Natural gas, wind, and solar power are all cutting into coal’s profitability, so mining companies are looking for ways to reduce expenses, including reducing clean-up efforts. In their three-part collaboration with Grist and The Texas Tribune, journalists Kiah Collier and Naveena Sadasivam expose the ways the good state of Texas allows coal companies to bypass federal laws about land reclamation in order to save millions in clean-up costs. “Coal companies are required to restore land used for coal mining to the shape it was in before they started digging it up,” Collier and Sadasivam write. This process of reclamation is meant to return mined land to its former condition so people can farm, graze, and even live on it again. Unfortunately, that is not happening.
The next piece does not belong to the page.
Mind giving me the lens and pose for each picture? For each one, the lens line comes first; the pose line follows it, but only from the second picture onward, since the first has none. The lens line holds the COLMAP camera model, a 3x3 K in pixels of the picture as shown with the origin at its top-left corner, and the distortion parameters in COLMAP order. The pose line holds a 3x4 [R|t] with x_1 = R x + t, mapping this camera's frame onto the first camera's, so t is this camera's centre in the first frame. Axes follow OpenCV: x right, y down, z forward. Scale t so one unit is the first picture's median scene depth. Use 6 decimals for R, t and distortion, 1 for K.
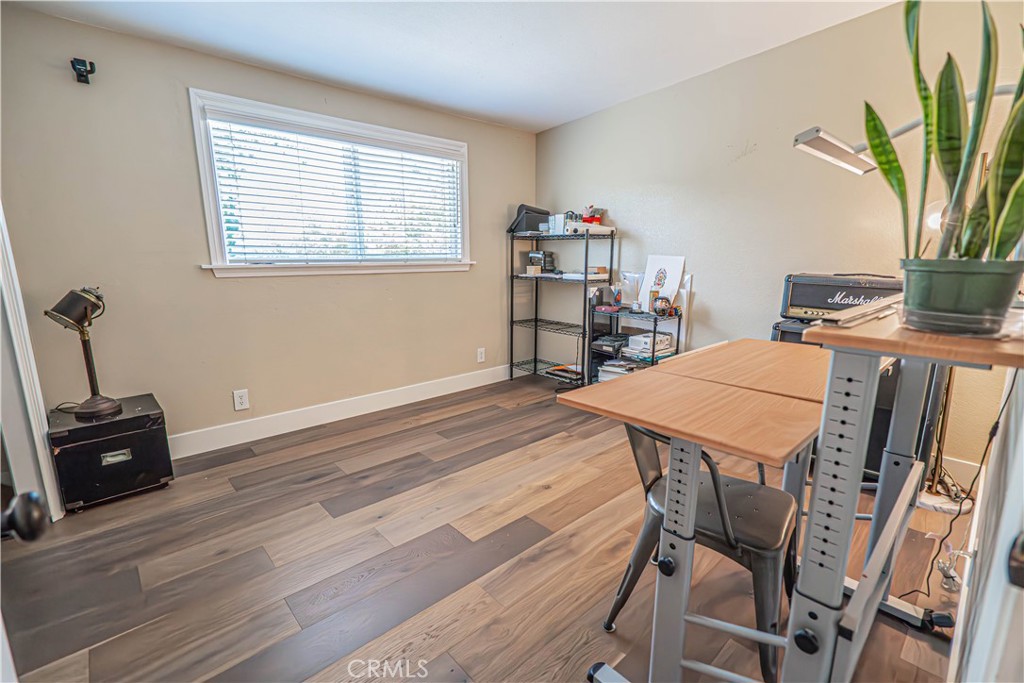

One article tells how a company violated its contract and federal law and ruined large swaths of a family’s 25,000-acre ranch. One looks at how the town of Rockdale pinned its hopes to an old coal mine that was not properly restored, land where supposedly “pristine lakes” are actually old waste-water pools. The other article looks at the free land the Luminant coal company gave to Sulphur Springs, in East Texas, who intends to turn it into parkland ─ except the company is trying to avoid properly removing a huge mound of toxic dirt and a large, acidic wastewater pool. Instead, they want to cover the lake with a bit more dirt, even though that has proven ineffective for containing toxins, and the city wants to let them and turn the mound, which locals call Mount Thermo, into seating for an amphitheater, and the lake into a fishing pond. An amphitheater built atop toxic heavy metals! It’s lunacy! It’s also obviously about money. The free land is worth $25 million, and leaving the mess saves the company an estimated $4 million. To sell the idea to the public, interested parties have framed the toxic mound as a “community asset,” a gift from the company. Well, isn’t that swell?
In a prepared statement, Luminant spokesperson Meranda Cohn said that the company is committed to completing restoration of the property, including addressing the high acidity at the pit. She said the mound is being left in place at the city’s request and that any implication that Luminant’s deal with Sulphur Springs was solely a cost-saving measure was wrong.
“This transformative project would benefit the people of Sulphur Springs and East Texas for decades to come,” Cohn said. “This is a great example of how a public-private partnership between the city, Luminant, and the [Railroad Commission] can be a win for all.”
In 2017, the Texas Mining and Reclamation Association, of which Luminant is a member, honored Maxwell for his vision, granting him its “elected official of the year” award for “leading the charge to breathe new life into this community asset.”
Not everyone’s on board with this toxic plan.
Ryan King, a biologist at Baylor University who has served as an expert witness in half a dozen federal lawsuits against coal companies, said staff concerns over the company’s reclamation plan are well founded.
“The idea of an amphitheater and having a lot of people right where you can potentially have a lot of airborne dust that is almost certainly going to contain toxic materials seems like a very risky situation,” he said. “That community is either uninformed or being misled about the potential hazards of doing such a thing.”
But Maxwell, the city manager, doesn’t see the problem. He said he trusts the Railroad Commission and Luminant will work it out, and that the company will do the right thing. “We don’t see a lot of risk there,” he said.